# What to work on:
Report every line of the records that includes the word "down".

# Input data:
◇ ◇ ◇ ◇
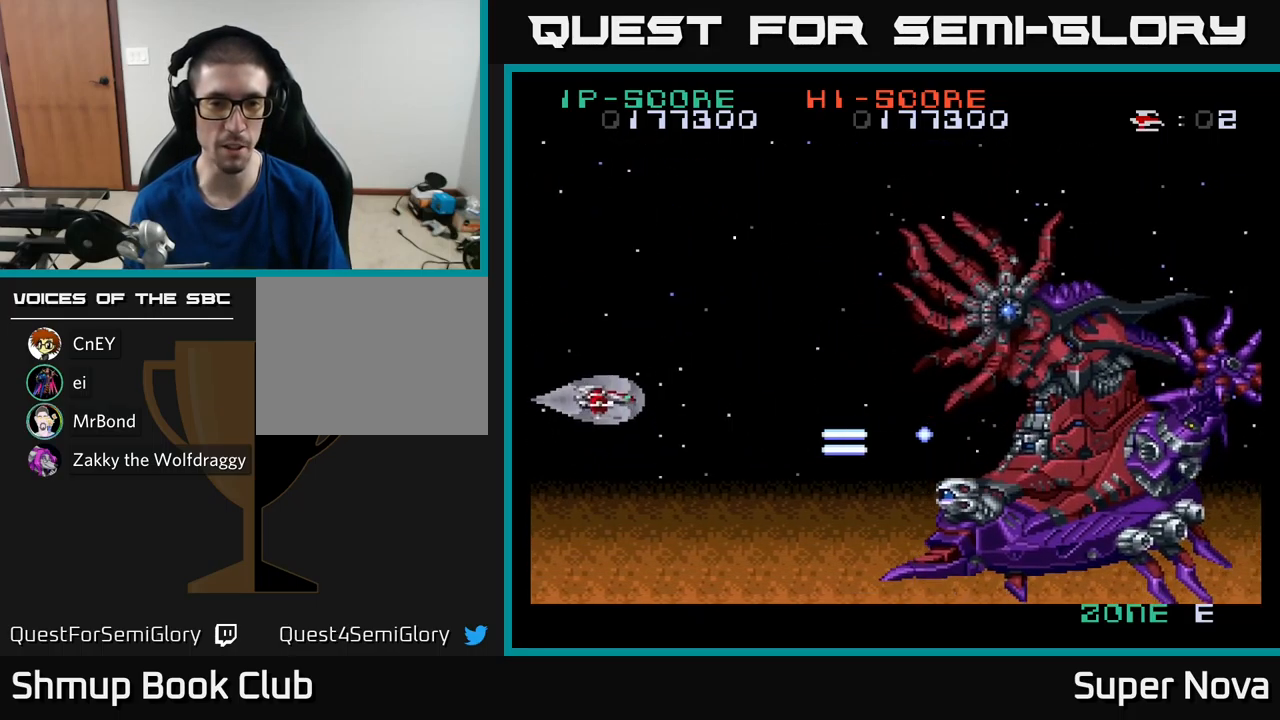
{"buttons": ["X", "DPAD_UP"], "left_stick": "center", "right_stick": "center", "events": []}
◇ ◇ ◇ ◇
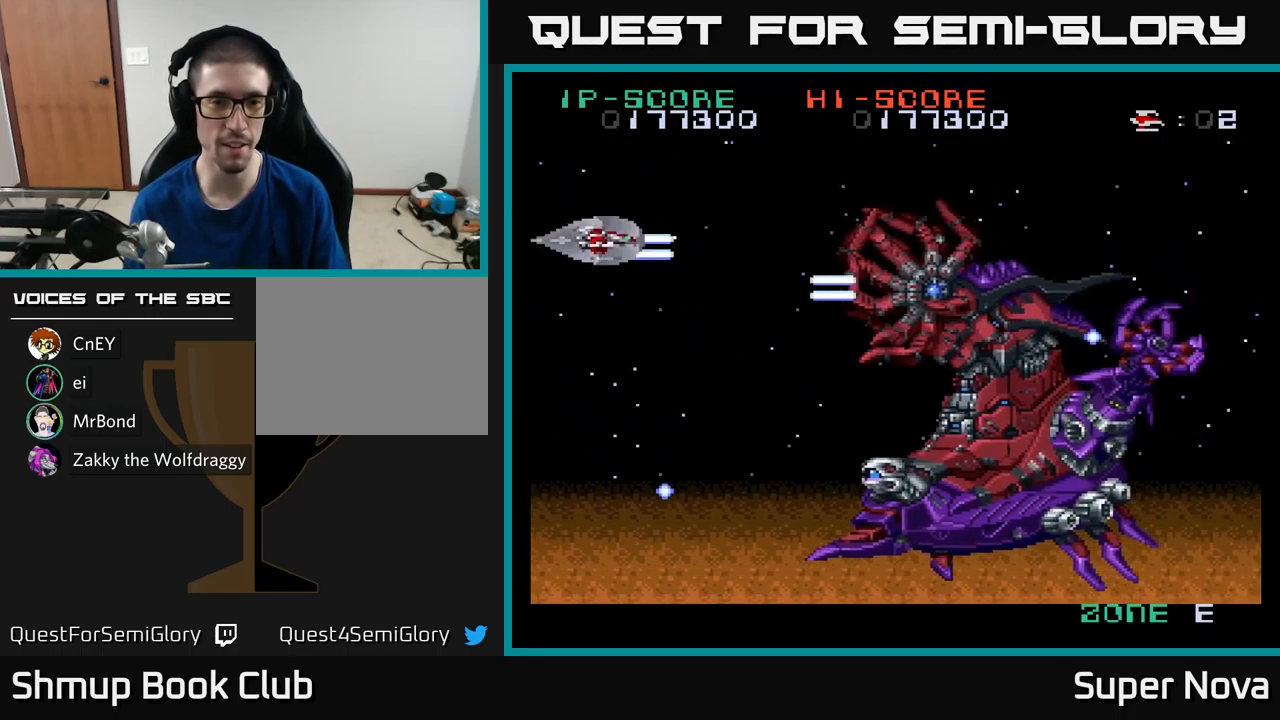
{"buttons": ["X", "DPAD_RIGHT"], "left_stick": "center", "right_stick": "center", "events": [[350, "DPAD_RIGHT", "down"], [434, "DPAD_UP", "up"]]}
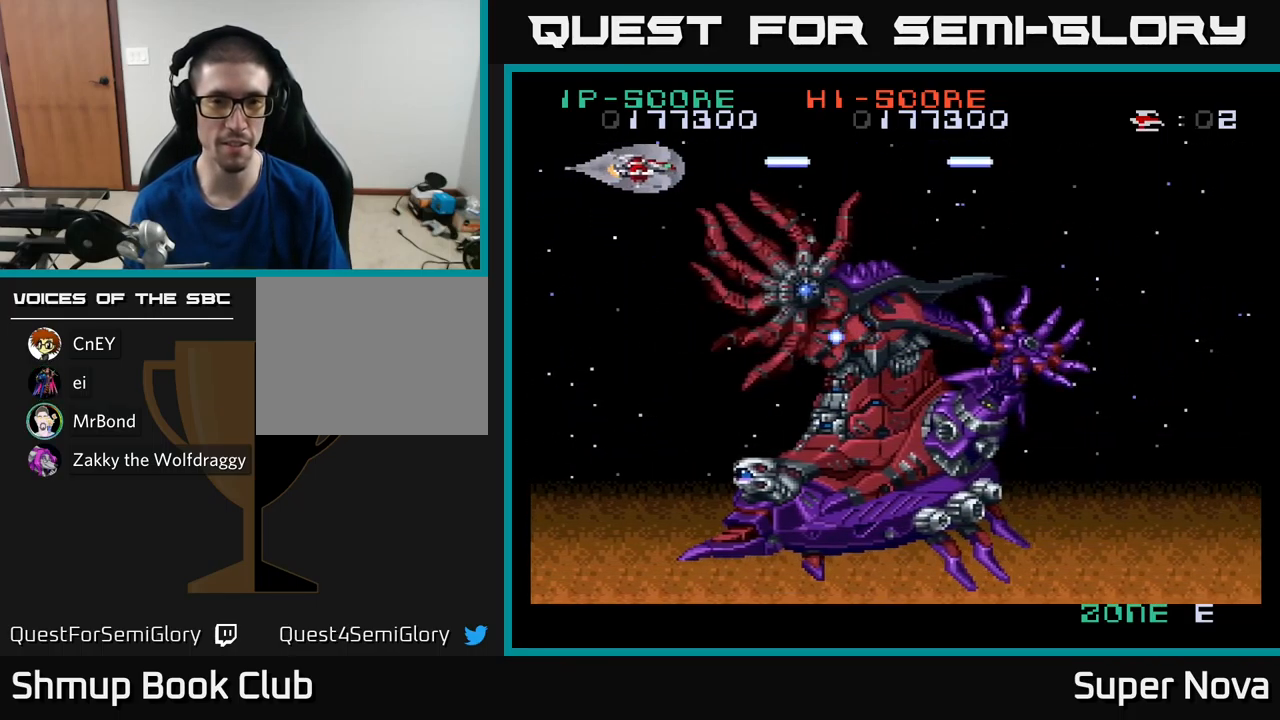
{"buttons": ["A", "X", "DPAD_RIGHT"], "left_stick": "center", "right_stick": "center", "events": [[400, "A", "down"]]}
◇ ◇ ◇ ◇
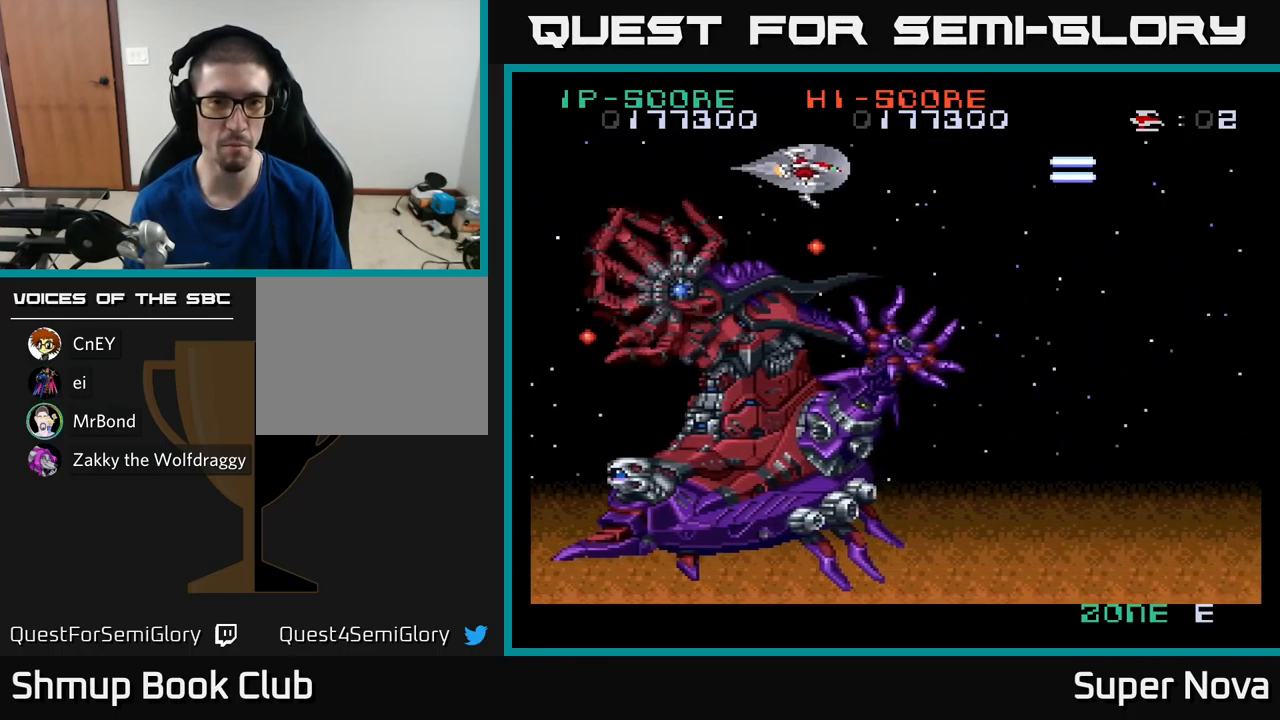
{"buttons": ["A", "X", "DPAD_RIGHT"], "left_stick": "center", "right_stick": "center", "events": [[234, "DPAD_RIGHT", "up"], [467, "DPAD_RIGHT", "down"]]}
◇ ◇ ◇ ◇
# Problem solution:
{"buttons": ["X", "DPAD_RIGHT"], "left_stick": "center", "right_stick": "center", "events": [[350, "DPAD_RIGHT", "down"], [434, "DPAD_UP", "up"]]}
{"buttons": ["A", "X", "DPAD_RIGHT"], "left_stick": "center", "right_stick": "center", "events": [[400, "A", "down"]]}
{"buttons": ["A", "X", "DPAD_RIGHT"], "left_stick": "center", "right_stick": "center", "events": [[234, "DPAD_RIGHT", "up"], [467, "DPAD_RIGHT", "down"]]}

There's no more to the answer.